To Exeter’s outside-half Harvey Skinner, below, the ideal is not a cross-border league but the French system which sees the Top 14 bolstered by a strong second tier where the wages of some players are on a par with the central funding for the whole of the Championship.

“Ten teams is right for the Premiership now because with finances tight, teams are limited in squad depth and as you go into the season, you do not want them to be wearing thin and being less competitive,” he said. “More matches would increase the likelihood of that happening.

is back and that is good because it adds pressure. Games are going to be really competitive this season and (rather than looking to other countries) I would like to see the second tier here get the support that would help drive standards at the top.

“Money is a massive factor. I like the French model where the Top 14 is backed up by the ProD2, a league which attracts big crowds and matches are televised. Plug that into the English game and you would not need cross-border leagues. The atmosphere in France is something to experience and, to me, that is the way forward.”

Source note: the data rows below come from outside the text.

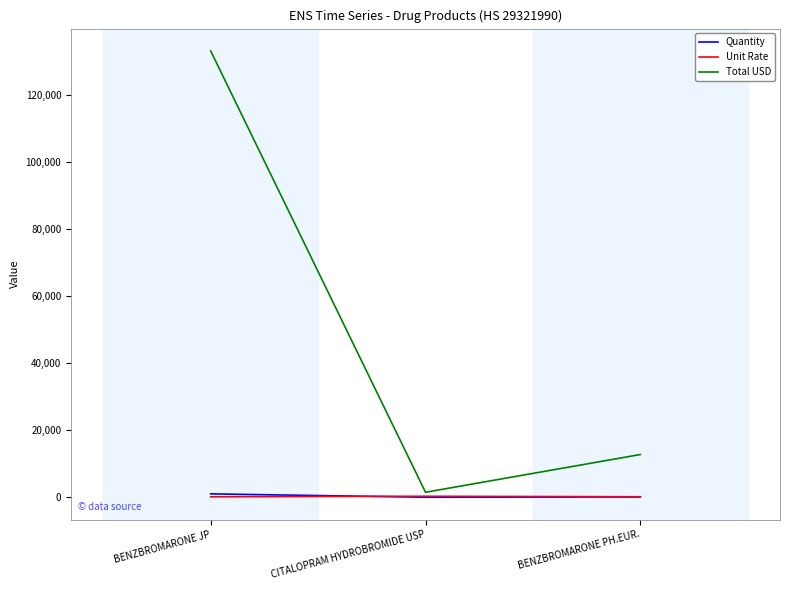

What is the average value of the Unit Rate series?

190.0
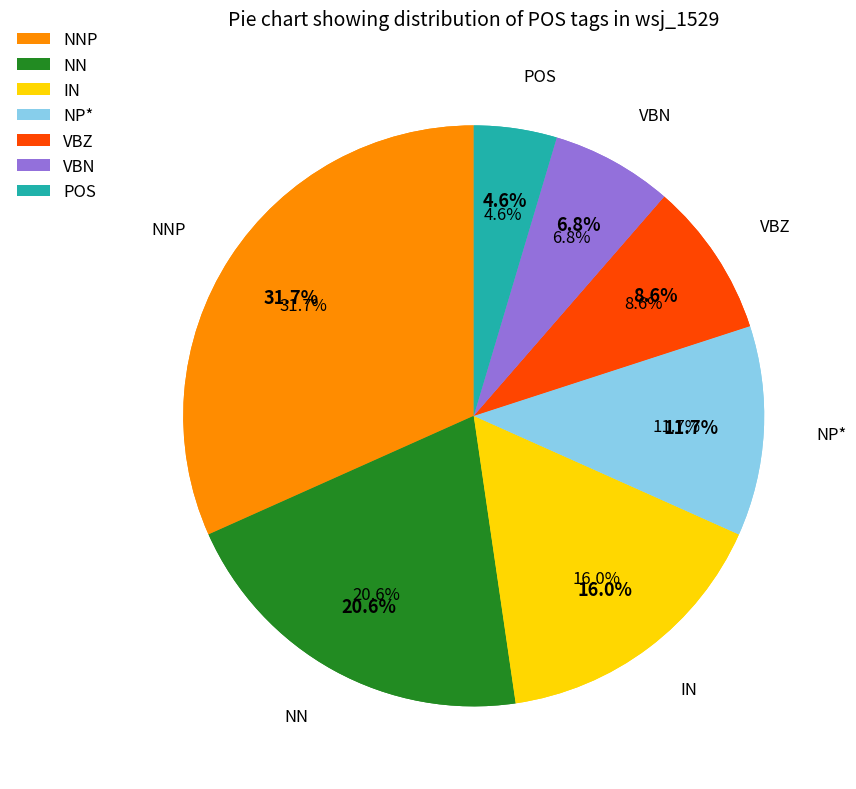

To the nearest percent, what is the combined percentage of IN and VBN?

23%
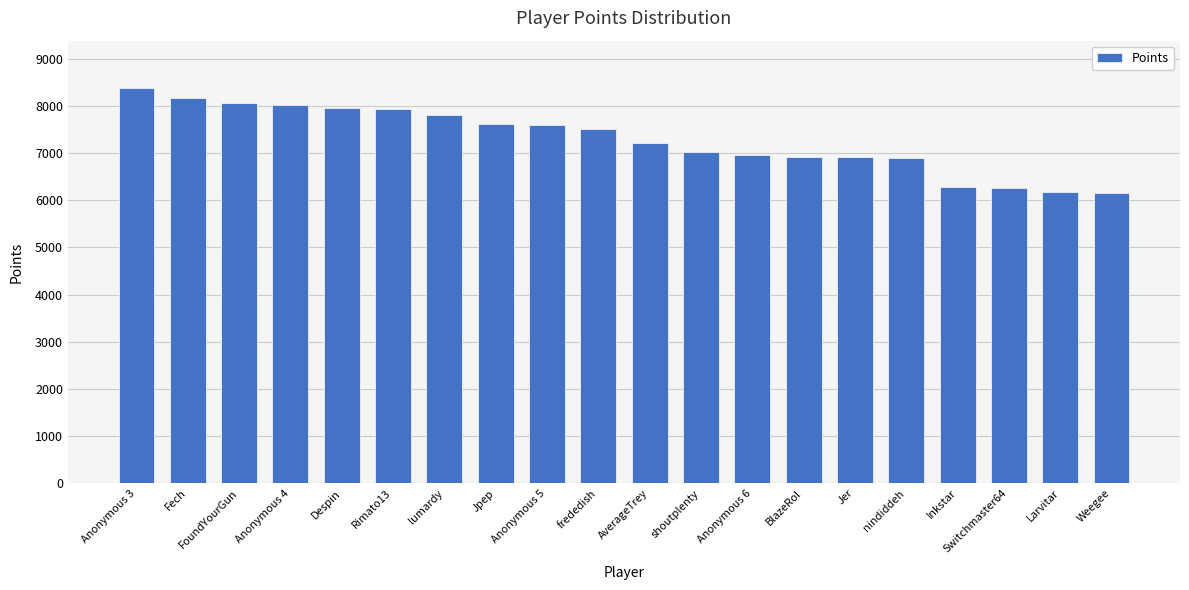

What is the ratio of the value at FoundYourGun to the value at Weegee?

1.3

Nothing will change for now but, as football continues to show, clubs are not in charge of their own destiny. Broadcasters determine when matches are played and a private equity company, which has stakes in the Premiership, URC and the Six Nations, will be looking for bigger returns on its investments.

The flat television market, where the withdrawal of Sky to the margins of rugby has dampened competition, will only be stimulated by better tournaments. But England and France, with their large playing populations, have leagues worth investing in and the way forward for the Premiership is to help make the Championship a meaningful second tier.